◆ TASK DESCRIPTION ◆
Nothing but a verbatim copy of the data, minus the images, should be returned.

(Items from a data source)
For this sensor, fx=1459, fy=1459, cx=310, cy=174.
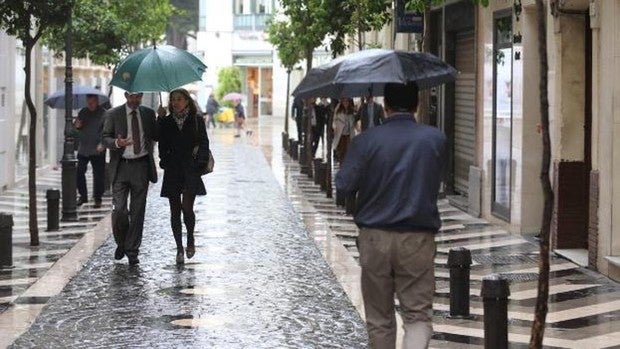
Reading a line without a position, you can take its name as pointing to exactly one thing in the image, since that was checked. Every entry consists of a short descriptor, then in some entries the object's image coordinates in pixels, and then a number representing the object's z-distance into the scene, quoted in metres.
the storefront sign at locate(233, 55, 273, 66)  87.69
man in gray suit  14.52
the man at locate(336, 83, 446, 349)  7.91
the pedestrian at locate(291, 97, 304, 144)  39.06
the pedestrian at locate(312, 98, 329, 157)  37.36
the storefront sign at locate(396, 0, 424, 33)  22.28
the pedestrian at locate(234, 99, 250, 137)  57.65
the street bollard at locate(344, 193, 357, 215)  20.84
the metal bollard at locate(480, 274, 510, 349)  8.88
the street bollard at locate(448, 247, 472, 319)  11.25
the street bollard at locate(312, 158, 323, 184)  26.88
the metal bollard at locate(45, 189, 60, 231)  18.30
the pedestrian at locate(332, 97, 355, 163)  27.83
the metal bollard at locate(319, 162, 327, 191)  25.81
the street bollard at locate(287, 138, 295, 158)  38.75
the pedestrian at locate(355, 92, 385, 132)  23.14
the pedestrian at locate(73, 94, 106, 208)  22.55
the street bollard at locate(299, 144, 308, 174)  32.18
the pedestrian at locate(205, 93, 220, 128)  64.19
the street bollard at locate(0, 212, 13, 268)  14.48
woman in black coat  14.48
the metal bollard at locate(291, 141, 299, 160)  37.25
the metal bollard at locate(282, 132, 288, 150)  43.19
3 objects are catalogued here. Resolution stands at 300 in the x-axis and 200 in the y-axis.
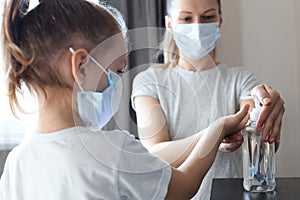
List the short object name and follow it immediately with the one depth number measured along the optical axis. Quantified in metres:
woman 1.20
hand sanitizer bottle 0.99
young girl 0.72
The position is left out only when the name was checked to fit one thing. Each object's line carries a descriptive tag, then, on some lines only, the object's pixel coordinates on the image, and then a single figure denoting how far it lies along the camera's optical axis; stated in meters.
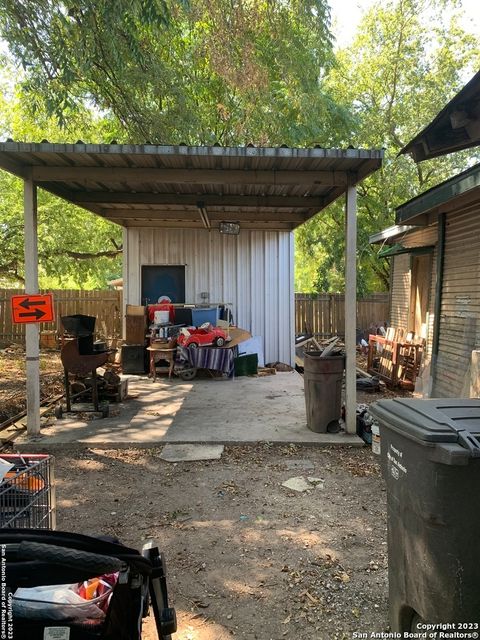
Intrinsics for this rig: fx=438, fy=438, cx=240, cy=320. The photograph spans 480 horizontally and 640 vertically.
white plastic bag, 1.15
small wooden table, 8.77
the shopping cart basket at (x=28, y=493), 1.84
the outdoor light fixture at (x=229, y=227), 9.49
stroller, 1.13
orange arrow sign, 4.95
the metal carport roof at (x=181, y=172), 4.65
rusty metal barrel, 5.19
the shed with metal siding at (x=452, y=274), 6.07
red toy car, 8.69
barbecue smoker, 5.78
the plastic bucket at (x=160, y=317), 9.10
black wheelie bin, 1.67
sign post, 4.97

◆ FINISHED TASK ◆
For this sensor, fx=1459, fy=1459, cx=310, cy=174.
Reading a line without a position, you can take its name as pointing to exactly one thing in the image, since that was checked. Every entry consists of a short descriptor, then in some entries the object's image coordinates in pixels, and then a number representing the object's z-distance into the scene, quoted in metres.
the storefront sign at locate(233, 55, 273, 66)  87.69
man in gray suit  14.52
the man at locate(336, 83, 446, 349)  7.91
the pedestrian at locate(291, 97, 304, 144)  39.06
the pedestrian at locate(312, 98, 329, 157)  37.36
the storefront sign at locate(396, 0, 424, 33)  22.28
the pedestrian at locate(234, 99, 250, 137)  57.65
the street bollard at locate(344, 193, 357, 215)  20.84
the metal bollard at locate(480, 274, 510, 349)  8.88
the street bollard at locate(448, 247, 472, 319)  11.25
the street bollard at locate(312, 158, 323, 184)  26.88
the metal bollard at locate(45, 189, 60, 231)  18.30
the pedestrian at locate(332, 97, 355, 163)  27.83
the metal bollard at locate(319, 162, 327, 191)  25.81
the street bollard at locate(287, 138, 295, 158)  38.75
the pedestrian at locate(355, 92, 385, 132)  23.14
the pedestrian at locate(73, 94, 106, 208)  22.55
the street bollard at locate(299, 144, 308, 174)  32.18
the pedestrian at locate(205, 93, 220, 128)  64.19
the street bollard at locate(0, 212, 13, 268)  14.48
woman in black coat  14.48
the metal bollard at locate(291, 141, 299, 160)  37.25
the metal bollard at locate(282, 132, 288, 150)  43.19
3 objects are catalogued here. Resolution stands at 300 in the x-axis and 200 in the y-axis.
List the short object name and follow it immediately with the one depth number measured along the optical axis. Quantified in metres:
woman 1.20
hand sanitizer bottle 0.99
young girl 0.72
The position is left out only when the name was checked to fit one thing. Each object's line carries a descriptive tag, then, on some lines only, the object's pixel coordinates on the image, and then a single figure denoting how far it lies along the camera's optical axis; stated in meters.
Intrinsics for this rig: fx=438, fy=438, cx=240, cy=320. The photograph spans 480 horizontally and 640 vertically.
white plastic bag, 1.15
small wooden table, 8.77
the shopping cart basket at (x=28, y=493), 1.84
the outdoor light fixture at (x=229, y=227), 9.49
stroller, 1.13
orange arrow sign, 4.95
the metal carport roof at (x=181, y=172), 4.65
rusty metal barrel, 5.19
the shed with metal siding at (x=452, y=274), 6.07
red toy car, 8.69
barbecue smoker, 5.78
the plastic bucket at (x=160, y=317), 9.10
black wheelie bin, 1.67
sign post, 4.97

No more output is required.